[Provided records]
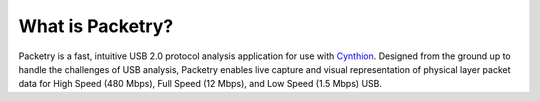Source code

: =================
What is Packetry?
=================

Packetry is a fast, intuitive USB 2.0 protocol analysis application for use with `Cynthion <https://greatscottgadgets.com/cynthion/>`__. Designed from the ground up to handle the challenges of USB analysis, Packetry enables live capture and visual representation of physical layer packet data for High Speed (480 Mbps), Full Speed (12 Mbps), and Low Speed (1.5 Mbps) USB.
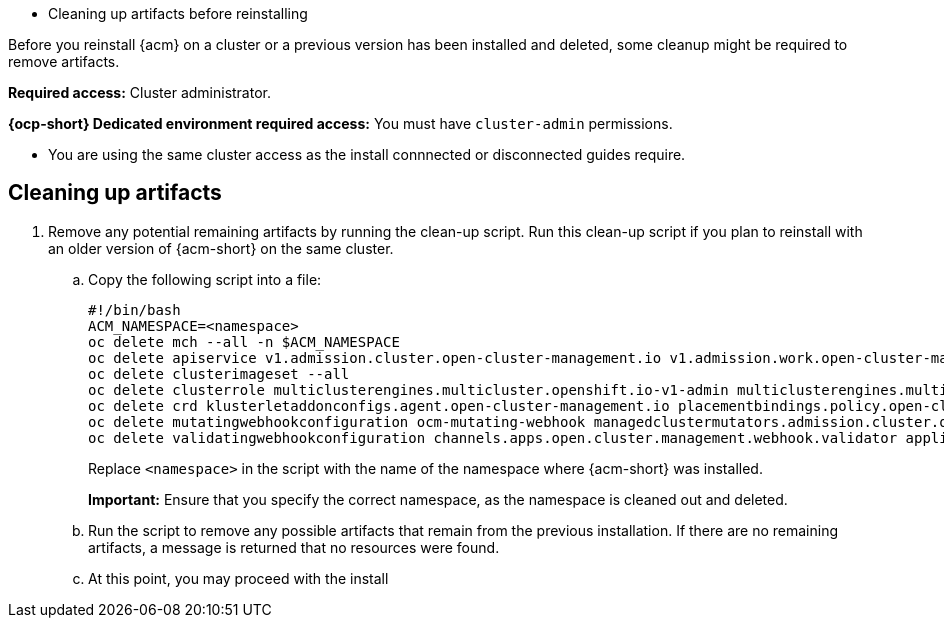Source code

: [#cleanup-reinstall]
- Cleaning up artifacts before reinstalling

Before you reinstall {acm} on a cluster or a previous version has been installed and deleted, some cleanup might be required to remove artifacts.

**Required access:** Cluster administrator. 

**{ocp-short} Dedicated environment required access:** You must have `cluster-admin` permissions.

[#prereqs-reinstall]

- You are using the same cluster access as the install connnected or disconnected guides require.

[#cleanup-reinstall]
== Cleaning up artifacts

. Remove any potential remaining artifacts by running the clean-up script. Run this clean-up script if you plan to reinstall with an older version of {acm-short} on the same cluster. 

.. Copy the following script into a file:

+
[source,bash]
----
#!/bin/bash
ACM_NAMESPACE=<namespace>
oc delete mch --all -n $ACM_NAMESPACE
oc delete apiservice v1.admission.cluster.open-cluster-management.io v1.admission.work.open-cluster-management.io
oc delete clusterimageset --all
oc delete clusterrole multiclusterengines.multicluster.openshift.io-v1-admin multiclusterengines.multicluster.openshift.io-v1-crdview multiclusterengines.multicluster.openshift.io-v1-edit multiclusterengines.multicluster.openshift.io-v1-view open-cluster-management:addons:application-manager open-cluster-management:admin-aggregate open-cluster-management:cert-policy-controller-hub open-cluster-management:cluster-manager-admin-aggregate open-cluster-management:config-policy-controller-hub open-cluster-management:edit-aggregate open-cluster-management:iam-policy-controller-hub open-cluster-management:policy-framework-hub open-cluster-management:view-aggregate
oc delete crd klusterletaddonconfigs.agent.open-cluster-management.io placementbindings.policy.open-cluster-management.io policies.policy.open-cluster-management.io userpreferences.console.open-cluster-management.io discoveredclusters.discovery.open-cluster-management.io discoveryconfigs.discovery.open-cluster-management.io
oc delete mutatingwebhookconfiguration ocm-mutating-webhook managedclustermutators.admission.cluster.open-cluster-management.io multicluster-observability-operator
oc delete validatingwebhookconfiguration channels.apps.open.cluster.management.webhook.validator application-webhook-validator multiclusterhub-operator-validating-webhook ocm-validating-webhook multicluster-observability-operator multiclusterengines.multicluster.openshift.io
----

+
Replace `<namespace>` in the script with the name of the namespace where {acm-short} was installed.

+
*Important:* Ensure that you specify the correct namespace, as the namespace is cleaned out and deleted.

+
.. Run the script to remove any possible artifacts that remain from the previous installation. If there are no remaining artifacts, a message is returned that no resources were found.
+

+
.. At this point, you may proceed with the install
+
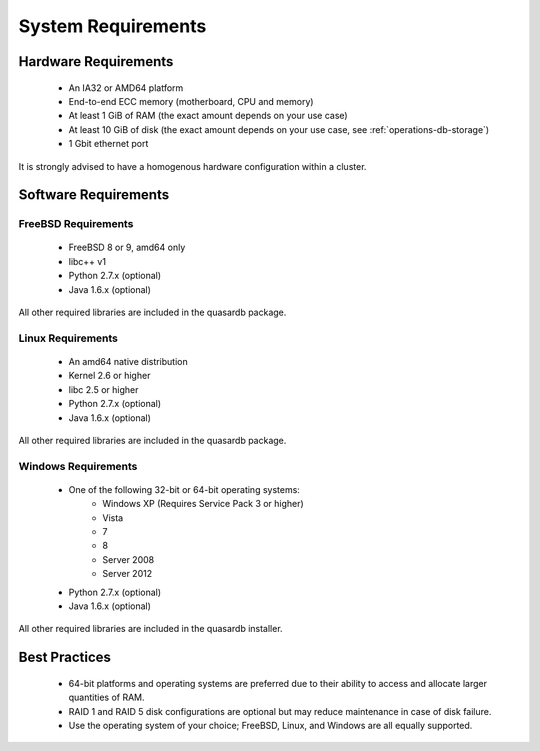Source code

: System Requirements
===================

.. _sysreq-hardware:

Hardware Requirements
---------------------

    * An IA32 or AMD64 platform
    * End-to-end ECC memory (motherboard, CPU and memory)
    * At least 1 GiB of RAM (the exact amount depends on your use case)
    * At least 10 GiB of disk (the exact amount depends on your use case, see :ref:`operations-db-storage`)
    * 1 Gbit ethernet port

It is strongly advised to have a homogenous hardware configuration within a cluster.


Software Requirements
---------------------

.. _sysreq-freebsd:

FreeBSD Requirements
^^^^^^^^^^^^^^^^^^^^

    * FreeBSD 8 or 9, amd64 only
    * libc++ v1
    * Python 2.7.x (optional)
    * Java 1.6.x (optional)

All other required libraries are included in the quasardb package.


.. _sysreq-linux:

Linux Requirements
^^^^^^^^^^^^^^^^^^

    * An amd64 native distribution
    * Kernel 2.6 or higher
    * libc 2.5 or higher
    * Python 2.7.x (optional)
    * Java 1.6.x (optional)

All other required libraries are included in the quasardb package.


.. _sysreq-windows:

Windows Requirements
^^^^^^^^^^^^^^^^^^^^

    * One of the following 32-bit or 64-bit operating systems:
        * Windows XP (Requires Service Pack 3 or higher)
        * Vista
        * 7
        * 8
        * Server 2008
        * Server 2012
    * Python 2.7.x (optional)
    * Java 1.6.x (optional)

All other required libraries are included in the quasardb installer.

Best Practices
--------------

    * 64-bit platforms and operating systems are preferred due to their ability to access and allocate larger quantities of RAM.
    * RAID 1 and RAID 5 disk configurations are optional but may reduce maintenance in case of disk failure.
    * Use the operating system of your choice; FreeBSD, Linux, and Windows are all equally supported.
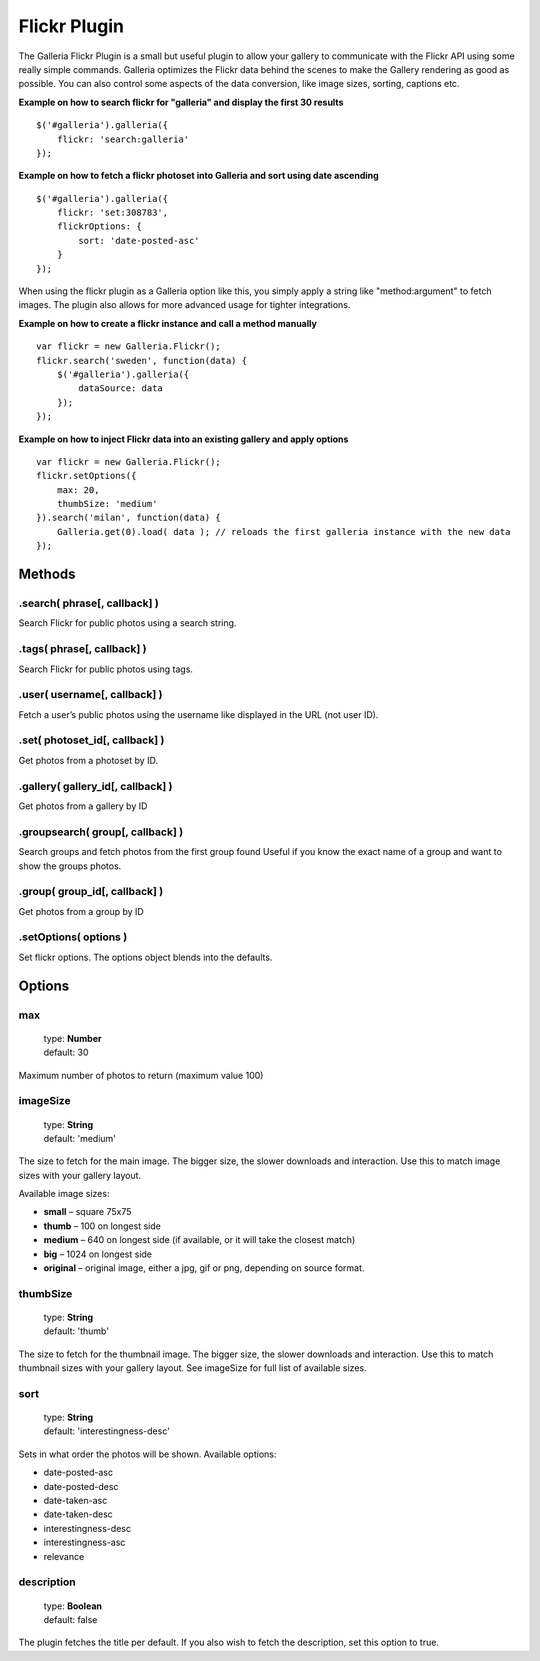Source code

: *************
Flickr Plugin
*************

The Galleria Flickr Plugin is a small but useful plugin to allow your gallery to communicate with the Flickr API using some really simple commands. Galleria optimizes the Flickr data behind the scenes to make the Gallery rendering as good as possible. You can also control some aspects of the data conversion, like image sizes, sorting, captions etc. 

**Example on how to search flickr for "galleria" and display the first 30 results**

::

    $('#galleria').galleria({
        flickr: 'search:galleria'
    });

**Example on how to fetch a flickr photoset into Galleria and sort using date ascending**

::

    $('#galleria').galleria({
        flickr: 'set:308783',
        flickrOptions: {
            sort: 'date-posted-asc'
        }
    });

When using the flickr plugin as a Galleria option like this, you simply apply a string like "method:argument" to fetch images. The plugin also allows for more advanced usage for tighter integrations.

**Example on how to create a flickr instance and call a method manually**

::

    var flickr = new Galleria.Flickr();
    flickr.search('sweden', function(data) {
        $('#galleria').galleria({
            dataSource: data
        });
    });
    
**Example on how to inject Flickr data into an existing gallery and apply options**

::

    var flickr = new Galleria.Flickr();
    flickr.setOptions({
        max: 20,
        thumbSize: 'medium'
    }).search('milan', function(data) {
        Galleria.get(0).load( data ); // reloads the first galleria instance with the new data
    });
    

Methods
=======

.search( phrase[, callback] )
-----------------------------

Search Flickr for public photos using a search string.


.tags( phrase[, callback] )
---------------------------

Search Flickr for public photos using tags.


.user( username[, callback] )
-----------------------------

Fetch a user’s public photos using the username like displayed in the URL (not user ID).


.set( photoset_id[, callback] )
-------------------------------

Get photos from a photoset by ID.


.gallery( gallery_id[, callback] )
-------------------------------

Get photos from a gallery by ID


.groupsearch( group[, callback] )
-------------------------------

Search groups and fetch photos from the first group found
Useful if you know the exact name of a group and want to show the groups photos.


.group( group_id[, callback] )
-------------------------------

Get photos from a group by ID


.setOptions( options )
----------------------

Set flickr options. The options object blends into the defaults.


Options
=======

max
---

    | type: **Number**
    | default: 30

Maximum number of photos to return (maximum value 100)


imageSize
---------

    | type: **String**
    | default: 'medium'

The size to fetch for the main image. The bigger size, the slower downloads and interaction. Use this to match image sizes with your gallery layout.

Available image sizes:

* **small** – square 75x75
* **thumb** – 100 on longest side
* **medium** – 640 on longest side (if available, or it will take the closest match)
* **big** – 1024 on longest side
* **original** – original image, either a jpg, gif or png, depending on source format.


thumbSize
---------

    | type: **String**
    | default: 'thumb'

The size to fetch for the thumbnail image. The bigger size, the slower downloads and interaction. Use this to match thumbnail sizes with your gallery layout. See imageSize for full list of available sizes.


sort
----

    | type: **String**
    | default: 'interestingness-desc'
    
Sets in what order the photos will be shown. Available options:

* date-posted-asc
* date-posted-desc
* date-taken-asc
* date-taken-desc
* interestingness-desc
* interestingness-asc
* relevance


description
-----------

    | type: **Boolean**
    | default: false

The plugin fetches the title per default. If you also wish to fetch the description, set this option to true.



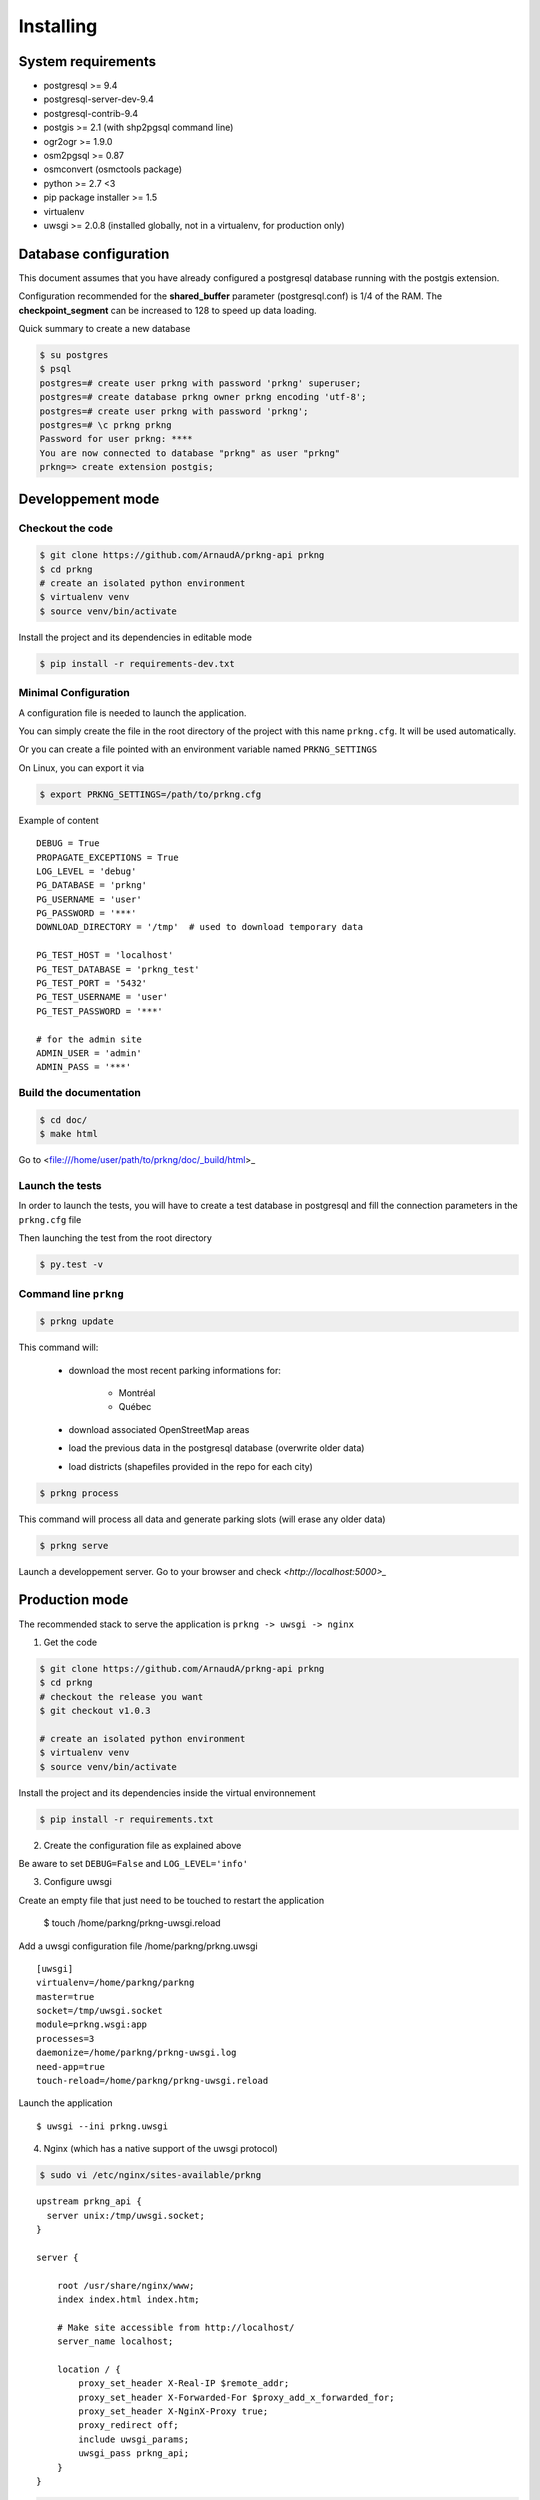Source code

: Installing
##########

System requirements
===================

- postgresql >= 9.4
- postgresql-server-dev-9.4
- postgresql-contrib-9.4
- postgis >= 2.1 (with shp2pgsql command line)
- ogr2ogr >= 1.9.0
- osm2pgsql >= 0.87
- osmconvert (osmctools package)
- python >= 2.7 <3
- pip package installer >= 1.5
- virtualenv
- uwsgi >= 2.0.8 (installed globally, not in a virtualenv, for production only)


Database configuration
======================

This document assumes that you have already configured a postgresql database running
with the postgis extension.

Configuration recommended for the **shared_buffer** parameter (postgresql.conf) is 1/4 of the RAM.
The **checkpoint_segment** can be increased to 128 to speed up data loading.


Quick summary to create a new database

.. code-block:: bash

    $ su postgres
    $ psql
    postgres=# create user prkng with password 'prkng' superuser;
    postgres=# create database prkng owner prkng encoding 'utf-8';
    postgres=# create user prkng with password 'prkng';
    postgres=# \c prkng prkng
    Password for user prkng: ****
    You are now connected to database "prkng" as user "prkng"
    prkng=> create extension postgis;


Developpement mode
==================

Checkout the code
-----------------

.. code-block:: bash

    $ git clone https://github.com/ArnaudA/prkng-api prkng
    $ cd prkng
    # create an isolated python environment
    $ virtualenv venv
    $ source venv/bin/activate

Install the project and its dependencies in editable mode

.. code-block:: bash

    $ pip install -r requirements-dev.txt


Minimal Configuration
---------------------

A configuration file is needed to launch the application.

You can simply create the file in the root directory of the project with this name ``prkng.cfg``.
It will be used automatically.

Or you can create a file pointed with an environment variable named ``PRKNG_SETTINGS``

On Linux, you can export it via

.. code-block:: bash

    $ export PRKNG_SETTINGS=/path/to/prkng.cfg

Example of content ::

    DEBUG = True
    PROPAGATE_EXCEPTIONS = True
    LOG_LEVEL = 'debug'
    PG_DATABASE = 'prkng'
    PG_USERNAME = 'user'
    PG_PASSWORD = '***'
    DOWNLOAD_DIRECTORY = '/tmp'  # used to download temporary data

    PG_TEST_HOST = 'localhost'
    PG_TEST_DATABASE = 'prkng_test'
    PG_TEST_PORT = '5432'
    PG_TEST_USERNAME = 'user'
    PG_TEST_PASSWORD = '***'

    # for the admin site
    ADMIN_USER = 'admin'
    ADMIN_PASS = '***'



Build the documentation
-----------------------

.. code-block:: bash

    $ cd doc/
    $ make html

Go to <file:///home/user/path/to/prkng/doc/_build/html>_


Launch the tests
----------------

In order to launch the tests, you will have to create a test database in postgresql
and fill the connection parameters in the ``prkng.cfg`` file

Then launching the test from the root directory

.. code-block:: bash

    $ py.test -v


Command line ``prkng``
----------------------

.. code-block:: bash

    $ prkng update

This command will:

    - download the most recent parking informations for:

        - Montréal
        - Québec

    - download associated OpenStreetMap areas
    - load the previous data in the postgresql database (overwrite older data)
    - load districts (shapefiles provided in the repo for each city)

.. code-block:: bash

    $ prkng process

This command will process all data and generate parking slots (will erase any older data)

.. code-block:: bash

    $ prkng serve

Launch a developpement server.
Go to your browser and check `<http://localhost:5000>_`


Production mode
===============

The recommended stack to serve the application is ``prkng -> uwsgi -> nginx``

1. Get the code

.. code-block:: bash

    $ git clone https://github.com/ArnaudA/prkng-api prkng
    $ cd prkng
    # checkout the release you want
    $ git checkout v1.0.3

    # create an isolated python environment
    $ virtualenv venv
    $ source venv/bin/activate

Install the project and its dependencies inside the virtual environnement

.. code-block:: bash

    $ pip install -r requirements.txt


2. Create the configuration file as explained above

Be aware to set ``DEBUG=False`` and ``LOG_LEVEL='info'``

3. Configure uwsgi

Create an empty file that just need to be touched to restart the application

    $ touch /home/parkng/prkng-uwsgi.reload

Add a uwsgi configuration file /home/parkng/prkng.uwsgi ::

    [uwsgi]
    virtualenv=/home/parkng/parkng
    master=true
    socket=/tmp/uwsgi.socket
    module=prkng.wsgi:app
    processes=3
    daemonize=/home/parkng/prkng-uwsgi.log
    need-app=true
    touch-reload=/home/parkng/prkng-uwsgi.reload

Launch the application ::

    $ uwsgi --ini prkng.uwsgi

4. Nginx (which has a native support of the uwsgi protocol)

.. code-block:: bash

    $ sudo vi /etc/nginx/sites-available/prkng

::

    upstream prkng_api {
      server unix:/tmp/uwsgi.socket;
    }

    server {

        root /usr/share/nginx/www;
        index index.html index.htm;

        # Make site accessible from http://localhost/
        server_name localhost;

        location / {
            proxy_set_header X-Real-IP $remote_addr;
            proxy_set_header X-Forwarded-For $proxy_add_x_forwarded_for;
            proxy_set_header X-NginX-Proxy true;
            proxy_redirect off;
            include uwsgi_params;
            uwsgi_pass prkng_api;
        }
    }

.. code-block:: bash

    $ sudo ln -s /etc/nginx/sites-available/prkng /etc/nginx/sites-enabled/
    $ sudo service nginx restart



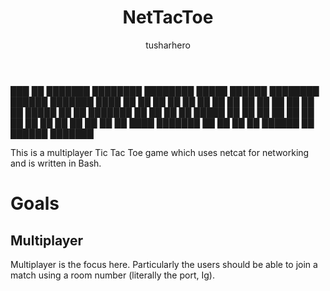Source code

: #+title: NetTacToe
#+author: tusharhero

#+begin_center
███    ██ ███████ ████████ ████████  █████   ██████ ████████  ██████  ███████ 
████   ██ ██         ██       ██    ██   ██ ██         ██    ██    ██ ██      
██ ██  ██ █████      ██       ██    ███████ ██         ██    ██    ██ █████   
██  ██ ██ ██         ██       ██    ██   ██ ██         ██    ██    ██ ██      
██   ████ ███████    ██       ██    ██   ██  ██████    ██     ██████  ███████ 
#+end_center

This is a multiplayer Tic Tac Toe game which uses netcat for
networking and is written in Bash.

* Goals
** Multiplayer
Multiplayer is the focus here. Particularly the users should be able
to join a match using a room number (literally the port, Ig).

[Try it]
Please reproduce the lines from the line with "Fetch a user’s" to the line with "Useful if you", both ends included, exactly as they appear above.

[Answer box]
Fetch a user’s public photos using the username like displayed in the URL (not user ID).


.set( photoset_id[, callback] )
-------------------------------

Get photos from a photoset by ID.


.gallery( gallery_id[, callback] )
-------------------------------

Get photos from a gallery by ID


.groupsearch( group[, callback] )
-------------------------------

Search groups and fetch photos from the first group found
Useful if you know the exact name of a group and want to show the groups photos.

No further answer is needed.